Hopes God will reward him for the good he has done in getting the Pope to give a definitive sentence in the matter between the King and her. Has forborne to reply to the Emperor's letter in the hope of being able to report that some good had resulted from it, and to give him the thanks which so great a kindness deserved.

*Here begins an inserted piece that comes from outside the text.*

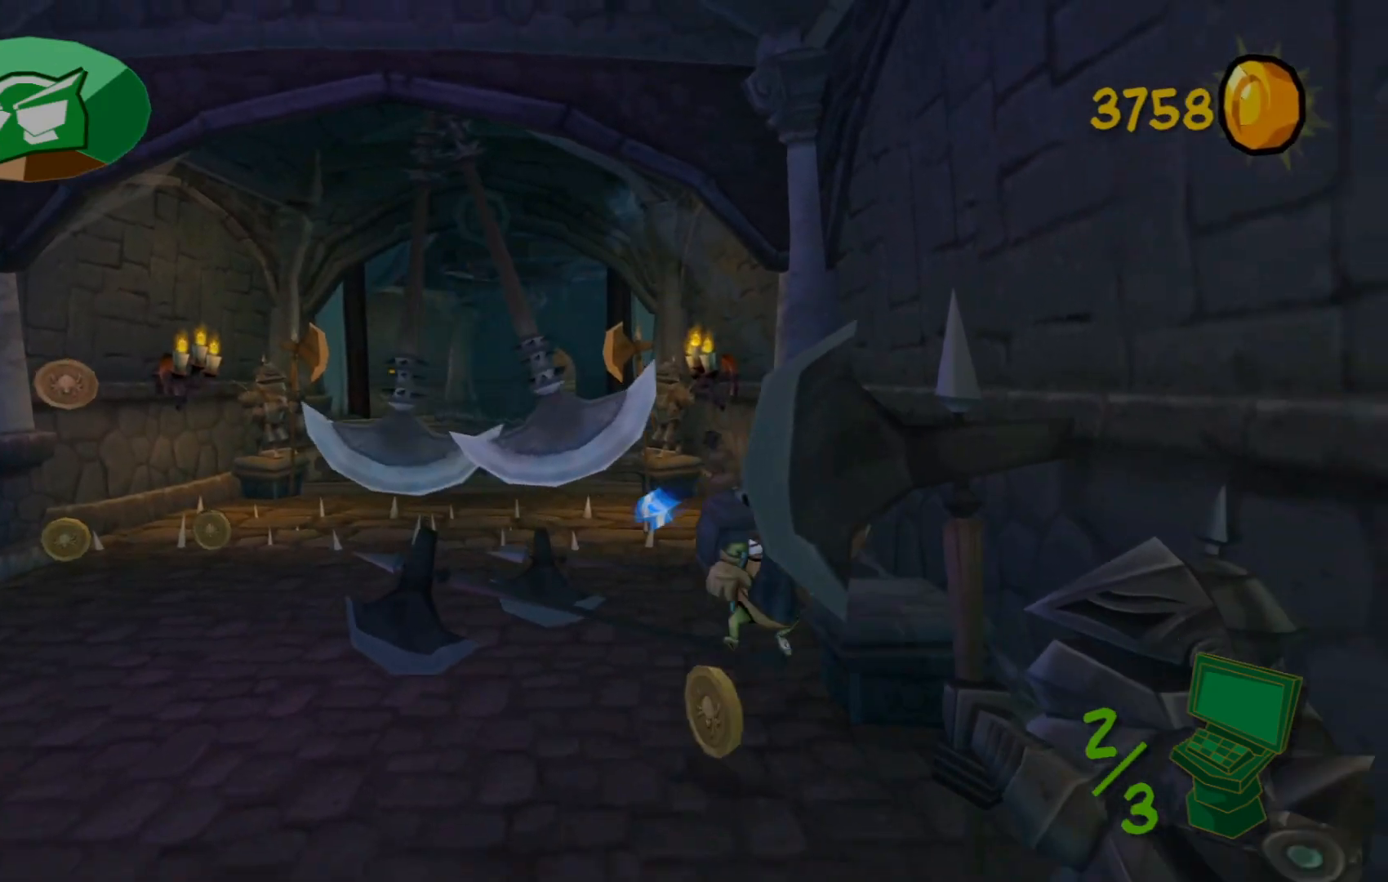
{"dt_ms": 500, "buttons": [], "left_stick": "down", "right_stick": "center", "events": [[67, "left_stick", "down-right"], [150, "X", "down"], [217, "X", "up"], [350, "left_stick", "center"], [500, "left_stick", "down"]]}
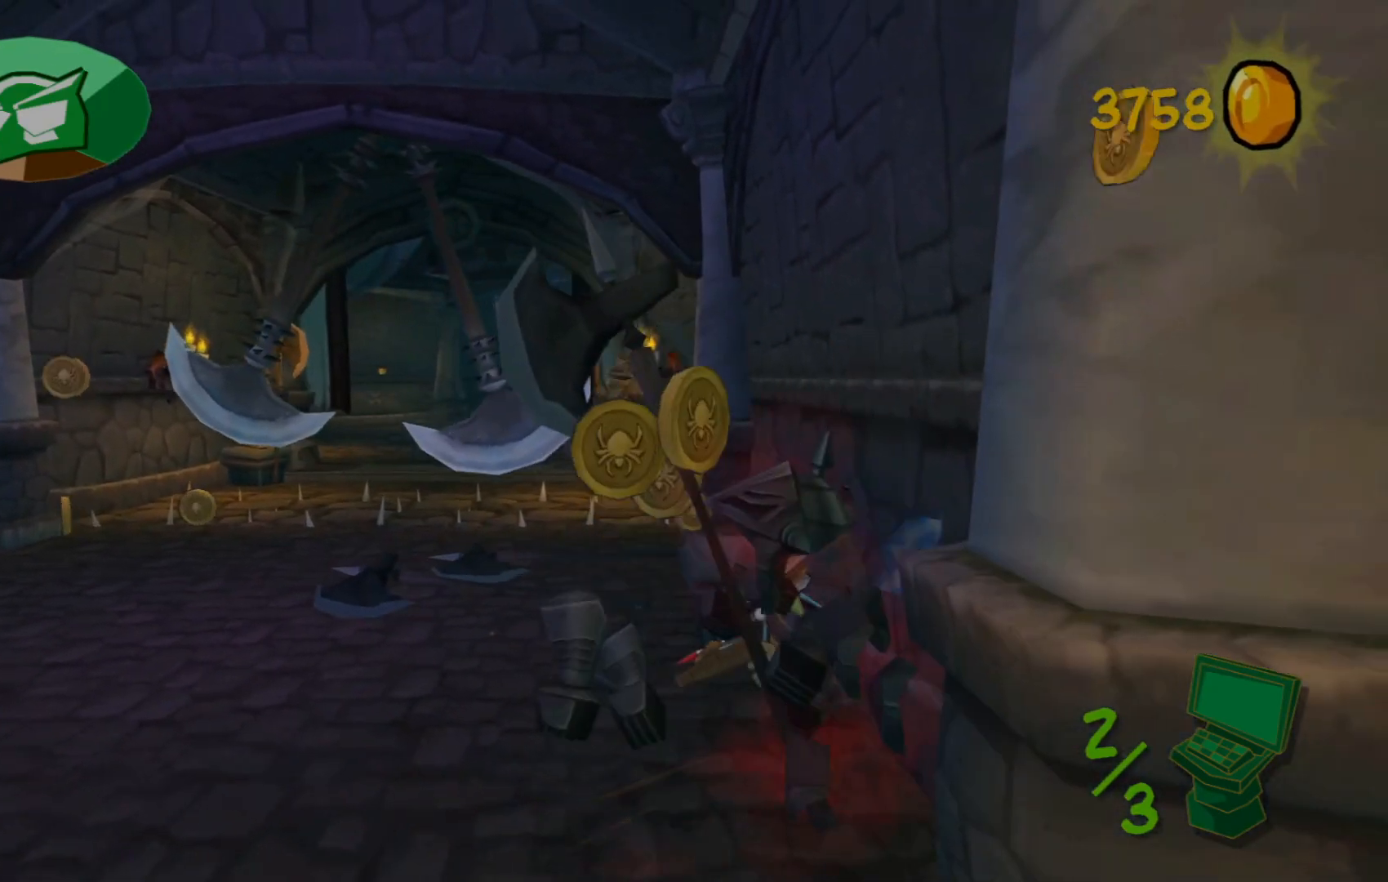
{"dt_ms": 500, "buttons": [], "left_stick": "left", "right_stick": "center", "events": [[67, "left_stick", "down-left"], [167, "left_stick", "down"], [317, "left_stick", "down-left"], [417, "left_stick", "left"]]}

But as she perceives that God for our sins has permitted otherwise, and as she knows He will not desert her in so just a cause, aud that she should offend Him gravely if she did not use the help of those who could apply a remedy in a case so scandalous, cannot forbear to trouble his Majesty, as she has always hitherto done, to bear in mind our Holy Catholic Faith, and the peril in which this realm is standing for want of it (qu. the Catholic Faith ?) I entreat for this as earnestly as possible; for, as a Christian woman, I am bound to do so, seeing the need for it that I do. My daughter has been ill, and has not yet recovered. Her treatment would suffice to make a healthy person ill, how much more to cure a sick person (sic). If she perish, it will be a double sin. Your Majesty will think of some remedy. I have no need to dwell upon my own case, for I am accustomed to bear whatever burden, but I cannot forbear to show you that I am as Job, waiting for the day when I must go sue for alms for the love of God. The ambassador, as she has before written, does all in his power in her behalf to bring the matter to a good conclusion. Kimbolton, 8 April.
Sp., from a modern copy, pp. 2.
8 April.
R. O.
515. William Maunsell to Cromwell.
Thanks him "for the release of such injuries as against me was objected." Mr. Bawldewyn, justice of assize, has enjoined master Sheriff and me to appear before you and the Council at Westminster in the quinzaine of Easter next. Cannot keep the day, and obey the King's letters to inquire of liberties in Yorkshire. Has therefore appointed 13 sheriff turns to be kept in several parts of the shire, to inquire by the constable and four men of every town the names of their chief lords, and the authority by which they claim liberties in derogation of the King's rights. This is done through the whole shire. Cromwell's late punishment of offenders has done great good. It is time to see reformation, for commissious often do little good in these parts by reason of their affinities and confederacies. York, 8 April.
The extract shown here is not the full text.